The initiative will use software from a company called Zimride, which provides a Web site that allows users to search for carpool or one-time ride opportunities for both drivers and passengers.

The rideshare program will include four main pages — to serve the college, Cornell University, Tompkins Cortland Community College and Tompkins County — with privacy settings specific to each network to allow the filtering of results, said John Zimmer, co-founder and chief operating officer of Zimride.

Users enter a start and end point and a departure time, and Zimride uses a search algorithm to compile results based on the time, distance and route of a proposed trip compared with existing trips in the system, Zimmer said.

The committee chose Zimride based on its user interface, Facebook integration option, matching capabilities and feedback system, Marian Brown, special assistant to the provost and vice president of academic affairs, said. Brown is one member of the initiative’s steering committee.

The committee also includes representatives from places such as Ithaca-Tompkins County Transportation Council, Cornell Cooperative Extension’s Way2Go program and Tompkins County Department of Social Services.

Fernando de Aragón, executive director of Ithaca-Tompkins County Transportation Council, said Zimride’s ability to facilitate one-time rides is essential.

“With the student population, there is going to be demand for that kind of one-time or event rides,” he said.

While many students currently find rides from friends or by posting on Craigslist or Facebook, arranging rides can often be a struggle, said Cornell junior Valerie Askinazi, who lives on Long Island in New York.

“Considering how many people are from Long Island and New York City, it’s surprisingly hard to find a ride,” Askinazi said.

Funding for the project will come from a $54,000 grant from the New York State Energy Research and Development Authority, de Aragón said.

De Aragón said the grant will offset the $179,000 total project cost for the three-year pilot program. The cost difference will be paid in the form of in-kind contributions for promotion and advertising from the participating education institutions, he said.

David Lieb, assistant director for public information for Cornell’s Transportation Management Services, said the committee is still waiting for the state to make the grant money available.

Once the money is accessible, the committee will be able to sign a contract with Zimride to build in the modifications, Lieb said.

De Aragón said he hopes the site will be live by the end of the school year, allowing for troubleshooting and advertising during the summer.

Senior Jeff Goodwin helped write the grant proposal last summer as part of his Commit-to-Change internship.

Goodwin said the rideshare initiative is an excellent opportunity.

“This is just one tool that will allow both students and faculty to really start weaning themselves off of having a car at all times,” he said.

Eleven percent of commuters in the county currently carpool to get to work — making carpooling the second most popular form of commuter transportation in the county after driving alone, de Aragón said.

Bob Edgecomb, Web communications manager at Tompkins Cortland Community College, said the collaborative aspect of the program is essential to its success.

“We all agreed right from the beginning that if every group that was represented could find and support the same site, we could better build a critical mass,” Edgecomb said. “That’s something that is necessary for a tool like this to work well.”

Edgecomb said this partnership allows for a pooling of resources, which makes the project financially possible.

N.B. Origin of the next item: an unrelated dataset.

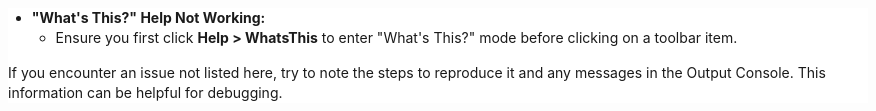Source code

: *   **"What's This?" Help Not Working:**
    *   Ensure you first click **Help > WhatsThis** to enter "What's This?" mode before clicking on a toolbar item.

If you encounter an issue not listed here, try to note the steps to reproduce it and any messages in the Output Console. This information can be helpful for debugging.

He said it also allows for an  increased number of potential matches because of the number of users.

“People are more likely to look on [a ridesharing site] if it’s something more people are using in the entire area, rather than smaller groups of people,” Askinazi said.

The group is looking to serve as a model for how ridesharing can benefit a community, Goodwin said.

“Hopefully this will maybe be one of the key pieces that help really solve our transportation issues that we’re facing on campus, in Ithaca and as a country as a whole,” he said.